The evidence from the second scene had arrived and Mel Cooper was arranging the bags and vials on examining tables in Rhyme's parlor.

Sellitto had just returned from a tense meeting at the Big Building about the Conjurer case. The deputy commissioner and the mayor wanted details on the progress of a case about which there were few details and had been no progress.

Rhyme had heard back about the Ukrainian illusionists with the Cirque Fantastique and learned that they had no record. The two police officers stationed at the tent had also been checking around the circus and reported no leads or suspicious activity.

A moment later Sachs strode into the room, accompanied by the even-keeled Roland Bell.

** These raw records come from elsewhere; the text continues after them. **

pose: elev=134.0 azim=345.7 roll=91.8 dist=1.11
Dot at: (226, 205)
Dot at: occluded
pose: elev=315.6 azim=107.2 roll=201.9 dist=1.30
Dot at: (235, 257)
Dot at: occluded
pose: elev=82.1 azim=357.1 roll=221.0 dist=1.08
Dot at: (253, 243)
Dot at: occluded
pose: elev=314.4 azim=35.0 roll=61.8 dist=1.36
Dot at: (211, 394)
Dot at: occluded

When Sellitto had been ordered to add another detective to the team Rhyme had immediately suggested Bell; he liked the idea of a streetwise cop, who was a crack shot, backing up Sachs in the field.

Greetings and introductions all around. Bell hadn't been told about Kara and she answered his querying glance with: "I'm like him." A nod toward Rhyme. "Sort of a consultant."

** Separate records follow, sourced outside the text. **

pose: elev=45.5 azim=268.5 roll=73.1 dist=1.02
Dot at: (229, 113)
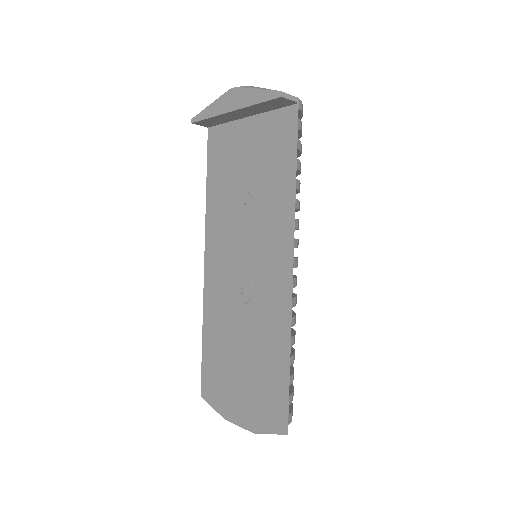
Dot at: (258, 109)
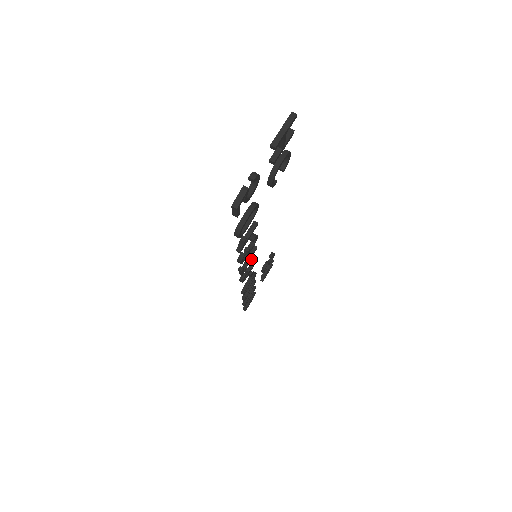
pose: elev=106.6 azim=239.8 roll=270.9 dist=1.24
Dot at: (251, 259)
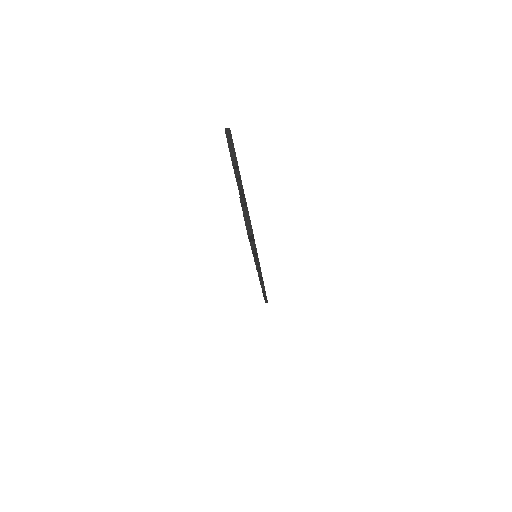
Dot at: occluded
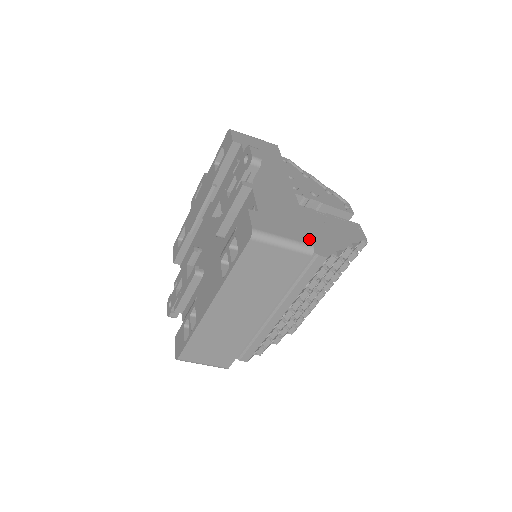
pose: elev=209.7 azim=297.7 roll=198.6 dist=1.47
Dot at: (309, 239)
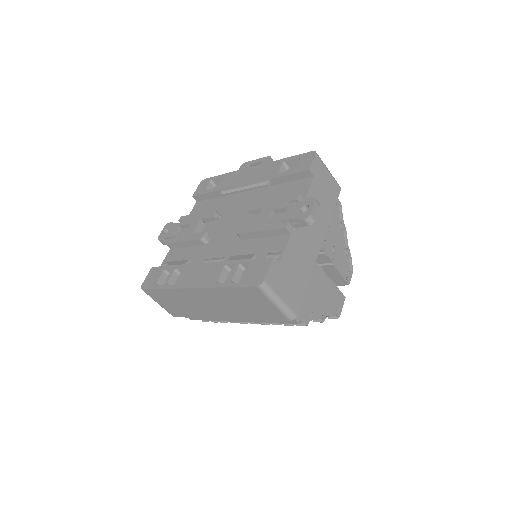
Dot at: (298, 307)
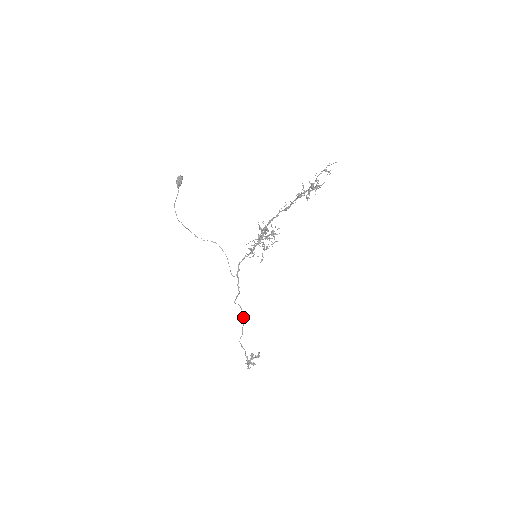
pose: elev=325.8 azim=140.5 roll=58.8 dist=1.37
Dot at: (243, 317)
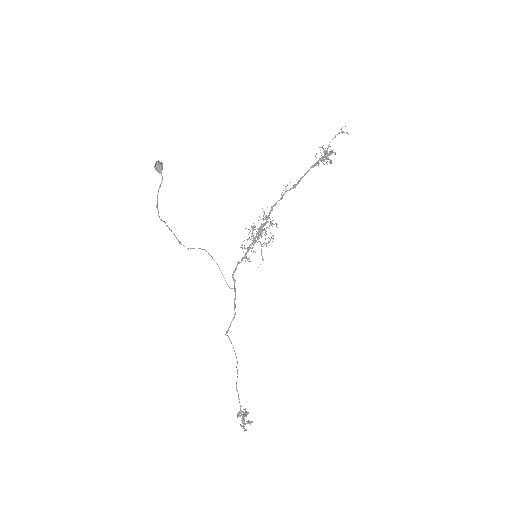
Dot at: (235, 353)
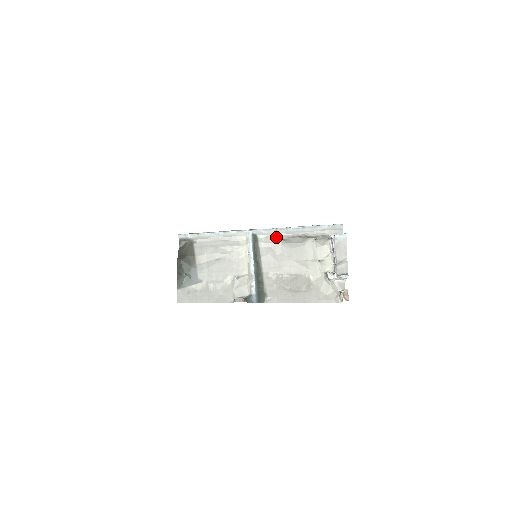
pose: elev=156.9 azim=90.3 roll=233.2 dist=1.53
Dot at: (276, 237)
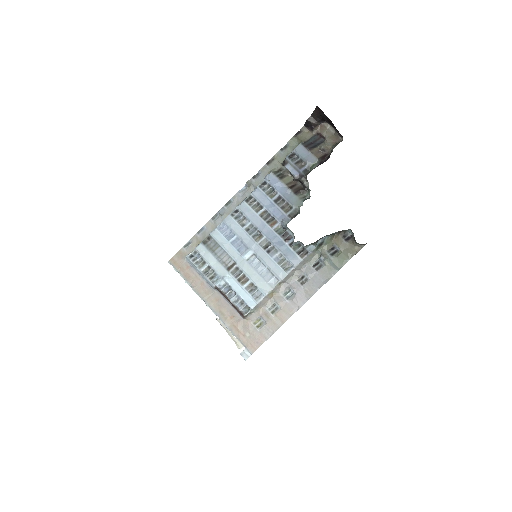
Dot at: occluded
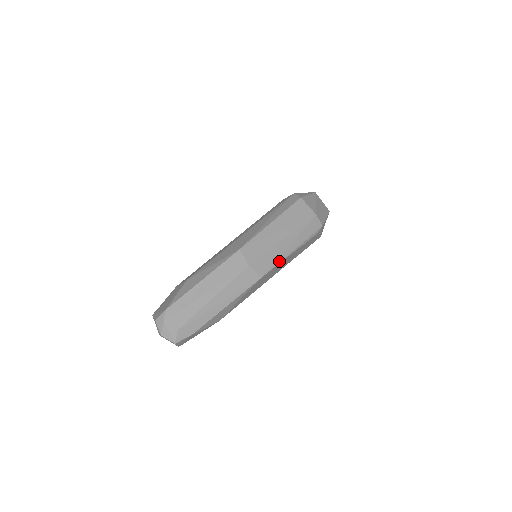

Bell said, "Nice to meetcha." And blinked to see her absently rolling three coins back and forth over her knuckles simultaneously.

As Sachs went to work on the evidence with Cooper, Rhyme asked, "Who was he, the vic?"

"Name was Anthony Calvert. Thirty-two. Unmarried. Well, no partner, in his case."

"Any connection with the student at the music school?"

"Doesn't seem to be," Sellitto answered. "Bedding and Saul've checked it out."

"What was his job?" Cooper asked.

"Makeup stylist on Broadway."

And the first one was a musician and music student, Rhyme reflected. One straight female, one gay male victim. Lived and worked in different neighborhoods. What could link the killings? He asked, "Any feel-good stuff?"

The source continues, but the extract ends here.